## Excerpts from a dataset
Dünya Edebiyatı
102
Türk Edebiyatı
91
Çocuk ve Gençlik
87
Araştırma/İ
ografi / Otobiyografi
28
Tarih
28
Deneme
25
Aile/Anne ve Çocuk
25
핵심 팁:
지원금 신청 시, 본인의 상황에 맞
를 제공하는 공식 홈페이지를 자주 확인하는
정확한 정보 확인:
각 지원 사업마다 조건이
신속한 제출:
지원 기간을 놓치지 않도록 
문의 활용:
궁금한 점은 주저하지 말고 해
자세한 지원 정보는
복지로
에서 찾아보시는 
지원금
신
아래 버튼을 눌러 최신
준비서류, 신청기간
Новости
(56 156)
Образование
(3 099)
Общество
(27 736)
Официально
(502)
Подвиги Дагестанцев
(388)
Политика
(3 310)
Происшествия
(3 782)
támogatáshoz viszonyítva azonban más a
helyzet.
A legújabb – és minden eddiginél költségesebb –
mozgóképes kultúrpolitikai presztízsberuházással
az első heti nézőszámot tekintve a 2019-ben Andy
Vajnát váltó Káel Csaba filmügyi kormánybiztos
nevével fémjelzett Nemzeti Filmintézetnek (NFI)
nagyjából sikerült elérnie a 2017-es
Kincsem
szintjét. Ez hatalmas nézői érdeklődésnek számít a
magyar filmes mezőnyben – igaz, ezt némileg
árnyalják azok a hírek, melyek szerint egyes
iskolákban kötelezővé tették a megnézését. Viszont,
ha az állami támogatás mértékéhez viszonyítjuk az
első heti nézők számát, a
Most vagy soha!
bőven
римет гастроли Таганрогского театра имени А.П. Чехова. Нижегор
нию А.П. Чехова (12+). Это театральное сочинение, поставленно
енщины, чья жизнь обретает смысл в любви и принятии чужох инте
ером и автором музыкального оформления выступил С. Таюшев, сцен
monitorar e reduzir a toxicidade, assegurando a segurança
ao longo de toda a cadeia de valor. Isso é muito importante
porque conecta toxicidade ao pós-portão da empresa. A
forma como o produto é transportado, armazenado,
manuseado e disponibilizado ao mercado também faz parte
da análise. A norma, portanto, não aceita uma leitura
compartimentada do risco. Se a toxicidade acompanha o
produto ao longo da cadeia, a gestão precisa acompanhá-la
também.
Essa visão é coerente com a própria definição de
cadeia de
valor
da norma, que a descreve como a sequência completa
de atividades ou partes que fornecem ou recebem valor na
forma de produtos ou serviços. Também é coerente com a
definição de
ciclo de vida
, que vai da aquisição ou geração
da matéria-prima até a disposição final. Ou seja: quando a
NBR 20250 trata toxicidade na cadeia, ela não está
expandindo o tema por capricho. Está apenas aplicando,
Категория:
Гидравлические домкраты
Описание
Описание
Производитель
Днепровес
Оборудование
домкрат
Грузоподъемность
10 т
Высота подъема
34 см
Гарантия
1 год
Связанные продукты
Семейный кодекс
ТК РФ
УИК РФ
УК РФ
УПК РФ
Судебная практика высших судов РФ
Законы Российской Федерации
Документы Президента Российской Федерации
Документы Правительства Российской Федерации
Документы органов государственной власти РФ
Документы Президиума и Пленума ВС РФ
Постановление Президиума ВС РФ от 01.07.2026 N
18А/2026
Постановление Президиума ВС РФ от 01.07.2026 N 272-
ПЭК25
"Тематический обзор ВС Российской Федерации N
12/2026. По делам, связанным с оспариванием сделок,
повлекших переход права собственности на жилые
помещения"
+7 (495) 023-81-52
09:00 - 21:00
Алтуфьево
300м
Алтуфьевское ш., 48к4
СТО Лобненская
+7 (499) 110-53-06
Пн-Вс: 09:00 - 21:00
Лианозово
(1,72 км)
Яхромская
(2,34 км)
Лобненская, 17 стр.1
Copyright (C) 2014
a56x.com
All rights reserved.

## WHAT THE TASK ASKS
Out of the data above, give again only the lines starting at the one holding "árnyalják azok a hírek, melyek szerint egyes" and ending at the one holding "ером и автором", unchanged.

## SOLVED PROBLEM
árnyalják azok a hírek, melyek szerint egyes
iskolákban kötelezővé tették a megnézését. Viszont,
ha az állami támogatás mértékéhez viszonyítjuk az
első heti nézők számát, a
Most vagy soha!
bőven
римет гастроли Таганрогского театра имени А.П. Чехова. Нижегор
нию А.П. Чехова (12+). Это театральное сочинение, поставленно
енщины, чья жизнь обретает смысл в любви и принятии чужох инте
ером и автором музыкального оформления выступил С. Таюшев, сцен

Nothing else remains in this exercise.